How do you solve #Log(x+2)+log(x-1)=1#?

2 Answers
Jan 9, 2016

#x=-4#

Explanation:

The basic approach to solving log equations it to get them into simplest form and then put them back into exponential form.

In the case of this problem, the log expressions are not as simple as possible and you need to use your log rules to combine the two expressions.
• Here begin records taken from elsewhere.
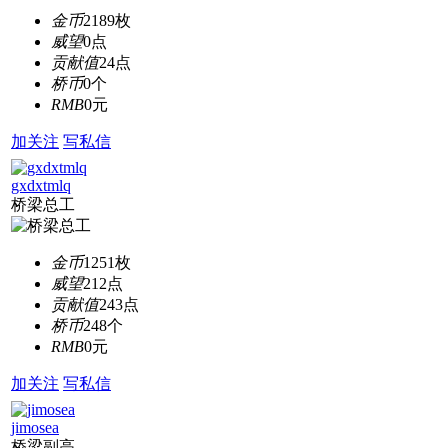
金币
2189枚
威望
0点
贡献值
24点
桥币
0个
RMB
0元
加关注
写私信
gxdxtmlq
桥梁总工
金币
1251枚
威望
212点
贡献值
243点
桥币
248个
RMB
0元
加关注
写私信
jimosea
桥梁副高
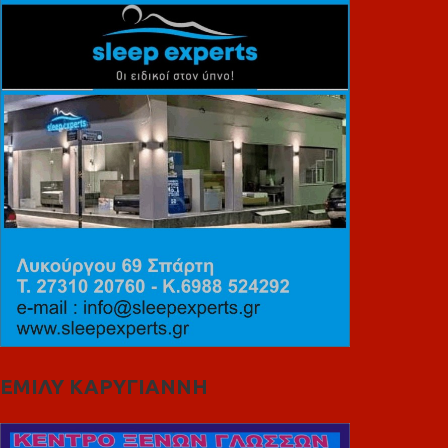
ΕΜΙΛΥ ΚΑΡΥΓΙΑΝΝΗ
Because there is not base written with LOG the base is assumed to be 10.

#log[(x+2)*(x-1)]=1#
#log[x^2+x-2]=1#

put the equation back into exponential form:

#10^1=x^2+x-2#
#10=x^2+x-2#
#x^2+x-12=0#
#(x+4)(x-3)=0#
#x=-4 and 3#

Issues of domain exist with log equation since the domain of #y=logx# is x>0, therefore it is crucial to test answers to ensure they work. In this case, #x=-4# makes each log expression undefined therefore the only answer is #x=3#.

Jan 9, 2016

Assuming the base of the logarithm is 10, the answer is 3.

Explanation:

Using the fact that log X + log Y = log XY, one gets #log(x+2)+log(x-1)=log((x+2)(x-1)) = log(x^2+x-2)=1#. That means #10^(log(x^2+x-2)) = 10^1#. So, by the definition of a logarithm, one gets #x^2+x-2 = 10#, or #x^2+x-12 = 0#. By the quadratic equation, one gets #x =( (-1 (+-) sqrt(1-4*1*(-12))) /2 )#.
That is, x = #(-1 (+/-) sqrt (49))/2# or x = -4 or x = 3. Since x can't be -4, as the logarithm of a negative number is undefined, one gets x=3.